I am a 19 year old transman, who has been living as male for around seven months.
I came out at school by writing an article for our school magazine on gender stereotyping, identity and conforming. I had previously come out as gay at the age of 14, but felt this label didn’t correctly describe me. I hadn’t yet found the answer to my identity and the inner turmoil I felt for the body in which I was living and the gender role with which I’d been assigned at birth.
Conforming to the gender role I’d been assigned at birth at school was incredibly hard. I was never ‘girly’. Looking back on my childhood I was, what can only be described as a straight up in your face stereotypical transboy. I liked football and playing with the lads.
However, at school it was essential for me to effectively be a ‘girl’. The school system was and still is very gender split, which for any cisgendered person isn’t an issue, but for me and many others was and can be torture. I had to spend the majority of my social time in a single sexed house in a tartan skirt and tights(?!). Imagine forcing your average 13-16 year old boy to do the same. In theory it might sound quite amusing but day in day out it is anything but.
Puberty was hell for me from start to finish actually and the only way I felt I could cope with this feeling of being trapped was by trying to conform to the gender I was assigned at birth. I grew my hair long; I started to board in a girls’ house. I started to pretend to be a gender I wasn’t and this just resulted in me feeling even more depressed than I did before and I didn’t feel I could go on any longer without telling someone what was going on in my head. The feeling that I was simply trapped in the wrong body and knew I was a boy.
In fact the only thing which I found comfort in then was a transgender storyline on Hollyoaks. I enjoy a good soap but I think there’s something wrong with society if the best comfort a transboy can find with regards to their gender is in Hollyoaks.

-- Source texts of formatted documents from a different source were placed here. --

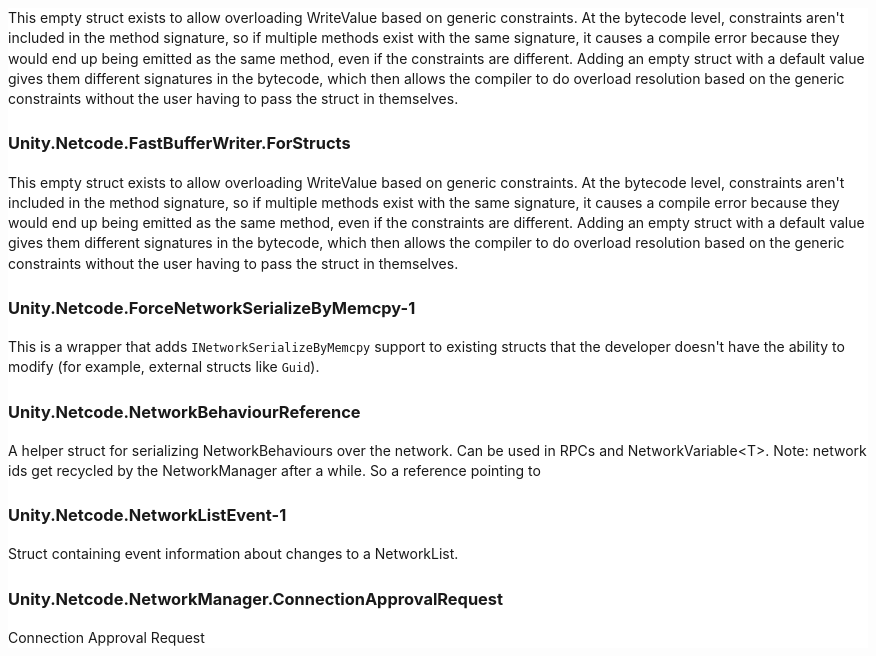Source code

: <div class="section">

This empty struct exists to allow overloading WriteValue based on generic constraints. At the bytecode level, constraints aren't included in the method signature, so if multiple methods exist with the same signature, it causes a compile error because they would end up being emitted as the same method, even if the constraints are different. Adding an empty struct with a default value gives them different signatures in the bytecode, which then allows the compiler to do overload resolution based on the generic constraints without the user having to pass the struct in themselves.

</div>

### Unity.Netcode.FastBufferWriter.ForStructs

<div class="section">

This empty struct exists to allow overloading WriteValue based on generic constraints. At the bytecode level, constraints aren't included in the method signature, so if multiple methods exist with the same signature, it causes a compile error because they would end up being emitted as the same method, even if the constraints are different. Adding an empty struct with a default value gives them different signatures in the bytecode, which then allows the compiler to do overload resolution based on the generic constraints without the user having to pass the struct in themselves.

</div>

### Unity.Netcode.ForceNetworkSerializeByMemcpy-1

<div class="section">

This is a wrapper that adds `INetworkSerializeByMemcpy` support to existing structs that the developer doesn't have the ability to modify (for example, external structs like `Guid`).

</div>

### Unity.Netcode.NetworkBehaviourReference

<div class="section">

A helper struct for serializing NetworkBehaviours over the network. Can be used in RPCs and NetworkVariable\<T\>. Note: network ids get recycled by the NetworkManager after a while. So a reference pointing to

</div>

### Unity.Netcode.NetworkListEvent-1

<div class="section">

Struct containing event information about changes to a NetworkList.

</div>

### Unity.Netcode.NetworkManager.ConnectionApprovalRequest

<div class="section">

Connection Approval Request
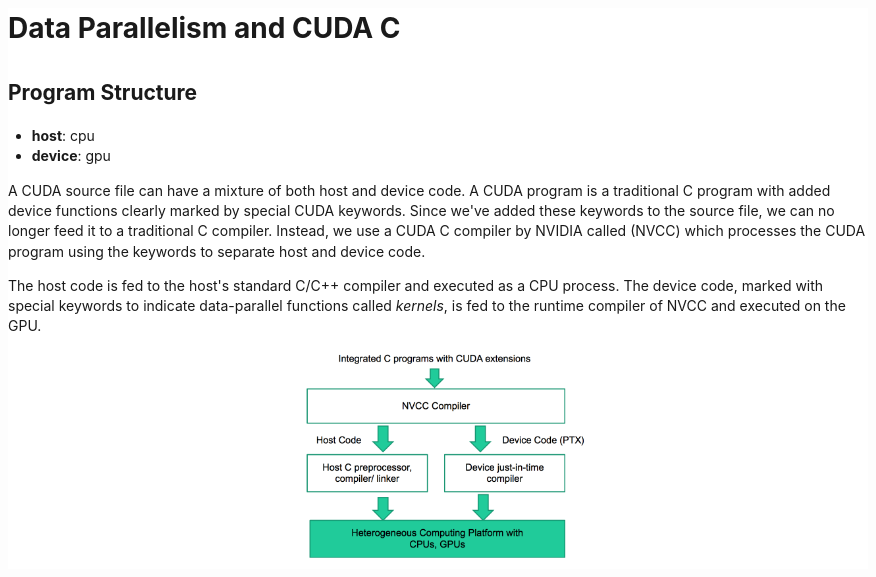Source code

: # Data Parallelism and CUDA C

## Program Structure

* **host**: cpu
* **device**: gpu

A CUDA source file can have a mixture of both host and device code. A CUDA program is a traditional C program with added device functions clearly marked by special CUDA keywords. Since we've added these keywords to the source file, we can no longer feed it to a traditional C compiler. Instead, we use a CUDA C compiler by NVIDIA called (NVCC) which processes the CUDA program using the keywords to separate host and device code.

The host code is fed to the host's standard C/C++ compiler and executed as a CPU process. The device code, marked with special keywords to indicate data-parallel functions called *kernels*, is fed to the runtime compiler of NVCC and executed on the GPU.

<p align="center">
 <img src="../assets/compiler.png" alt="Drawing", width=35%>
</p>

Things started to get better when I started having counseling and actually telling people about my situation and not hiding things anymore. It’s amazing what you feel you can tell a stranger that you can’t tell a friend. Whoever it is though – I find it gets 100% better once you tell that first person, the burden is lifted and the soul has a chance to breathe.

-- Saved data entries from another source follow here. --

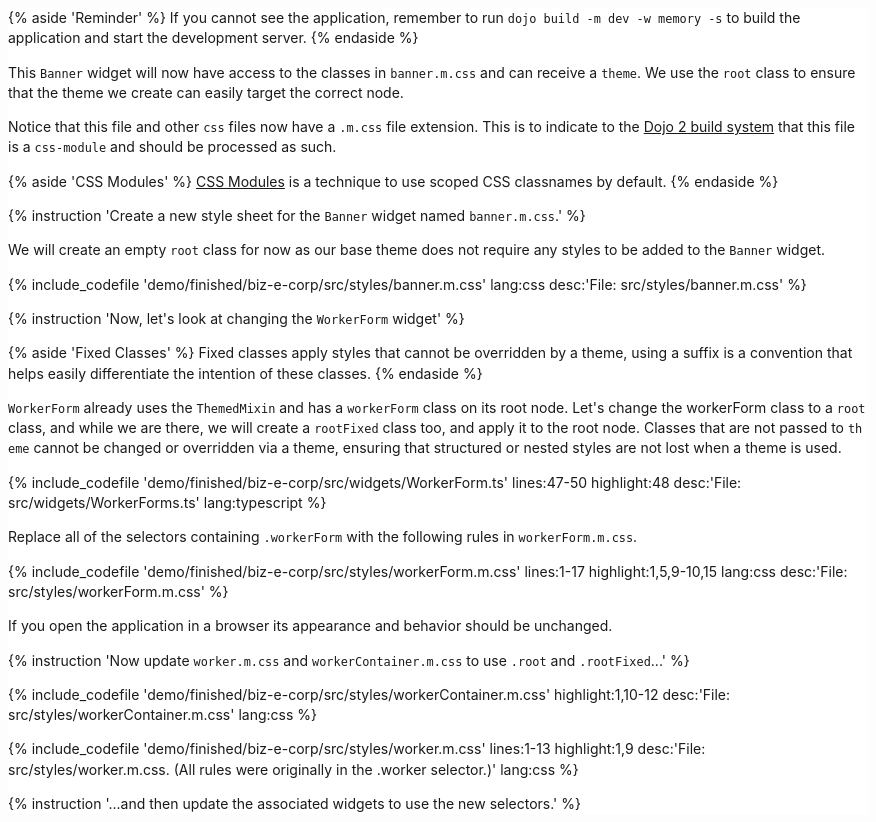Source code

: {% aside 'Reminder' %}
If you cannot see the application, remember to run `dojo build -m dev -w memory -s` to build the application and start the development server.
{% endaside %}

This `Banner` widget will now have access to the classes in `banner.m.css` and can receive a `theme`. We use the `root` class to ensure that the theme we create can easily target the correct node.

Notice that this file and other `css` files now have a `.m.css` file extension. This is to indicate to the [Dojo 2 build system](../006_deploying_to_production/) that this file is a `css-module` and should be processed as such.

{% aside 'CSS Modules' %}
[CSS Modules](https://github.com/css-modules/css-modules) is a technique to use scoped CSS classnames by default.
{% endaside %}

{% instruction 'Create a new style sheet for the `Banner` widget named `banner.m.css`.' %}

We will create an empty `root` class for now as our base theme does not require any styles to be added to the `Banner` widget.

{% include_codefile 'demo/finished/biz-e-corp/src/styles/banner.m.css' lang:css desc:'File: src/styles/banner.m.css' %}

{% instruction 'Now, let\'s look at changing the `WorkerForm` widget' %}

{% aside 'Fixed Classes' %}
Fixed classes apply styles that cannot be overridden by a theme, using a suffix is a convention that helps easily differentiate the intention of these classes.
{% endaside %}

`WorkerForm` already uses the `ThemedMixin` and has a `workerForm` class on its root node. Let's change the workerForm class to a `root` class, and while we are there, we will create a `rootFixed` class too, and apply it to the root node. Classes that are not passed to `theme` cannot be changed or overridden via a theme, ensuring that structured or nested styles are not lost when a theme is used.

{% include_codefile 'demo/finished/biz-e-corp/src/widgets/WorkerForm.ts' lines:47-50 highlight:48 desc:'File: src/widgets/WorkerForms.ts' lang:typescript %}

Replace all of the selectors containing `.workerForm` with the following rules in `workerForm.m.css`.

{% include_codefile 'demo/finished/biz-e-corp/src/styles/workerForm.m.css' lines:1-17 highlight:1,5,9-10,15 lang:css desc:'File: src/styles/workerForm.m.css' %}

If you open the application in a browser its appearance and behavior should be unchanged.

{% instruction 'Now update `worker.m.css` and `workerContainer.m.css` to use `.root` and `.rootFixed`...' %}

{% include_codefile 'demo/finished/biz-e-corp/src/styles/workerContainer.m.css' highlight:1,10-12 desc:'File: src/styles/workerContainer.m.css' lang:css %}

{% include_codefile 'demo/finished/biz-e-corp/src/styles/worker.m.css' lines:1-13 highlight:1,9 desc:'File: src/styles/worker.m.css. (All rules were originally in the .worker selector.)' lang:css %}

{% instruction '...and then update the associated widgets to use the new selectors.' %}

I was allowed to wear trousers and a boy’s suit at school and gradually started to wear ties and just look and dress like the young man I was when I moved into sixth form. There was no cover up at school, I never really saw the point of denying it to peers when in fact they were all unspeakably kind and supportive. But it was just one step too many to start transitioning at school. I’d have had to move to a boys’ house and the chances are that that would have made some people feel uncomfortable. I never wanted to make people feel uncomfortable.
I changed my name via Deed Poll the day after I left school with all my friends around me. The headmaster and a teacher were my witnesses and even though I had left school that link was still there and I felt I had opened the door to other LGBT+ students who maybe were finding it difficult to come out in a private, evangelical school with a very close-knit community.
Name changed and ID changed meant I was ready to start Music College in Birmingham as myself. It felt right. No one knew me here, why couldn’t I have a new beginning?
The hardest thing I have found being at college whilst transitioning isn’t the people or the lecturers or the toilets (though this is bloody hard) but the emotional, mental and physical exhaustion I have felt. Finding myself, learning what it is to be a man (if that even is a thing?) and moving away from my parents all at the same time is really hard.
I have tried to explain the exhaustion in this way: it’s almost like playing a character in a play, you have to learn who the character is not just on the outside but on the inside too. You have to figure out a character’s subtext. In this circumstance it’s actually the complete opposite; I’m not playing a part, I’m actually becoming and embracing my true self. However, acting and becoming are so opposite that they actually end up being very similar on a deeper level.
I have had no issues with college or the people in college, the hardest things are everyday happenings that many people take for granted. Clubbing – I hate clubbing anyway, but many a time now I have been harassed and jeered at for being in the ‘wrong’ toilets. Luckily I don’t make it a habit of mine to spend any prolonged time in a club toilet but it’s still a problem.
Taxi rides too – as soon as I open my mouth to speak, I out myself to the driver. I am pre-hormones at the moment so my voice is still high. There is nothing more disheartening then hearing: ‘That’ll be £5, ladies’. It merely confirms that my transition is not complete.
College has given me the freedom to be who I am in a way that school never could. But that was on my own terms, I decided not to transition at school for the sheer logistics of it, which means I was totally ready to be and become me when I moved to college.
I would say if you were questioning your gender identity make sure you talk to people, inform them. Humans can be horrible sometimes but it’s usually not in their nature to be so, more often than not they’re just ignorant. In my experience – if they can, they will always help – even if they don’t understand.
‘Be yourself, everybody else is taken’ – Oscar Wilde
Harrison Williams
Harrison Williams studies music at the Birmingham Conservatoire. He loves musicals (who doesn’t?!) and enjoys even more playing for them. One day he hopes to work in them. He is also the son of two priests and has lived in Gloucestershire since the age of 7. He’s tried to make the music the focus of his life and not his trans status. After all – he’s just a boy.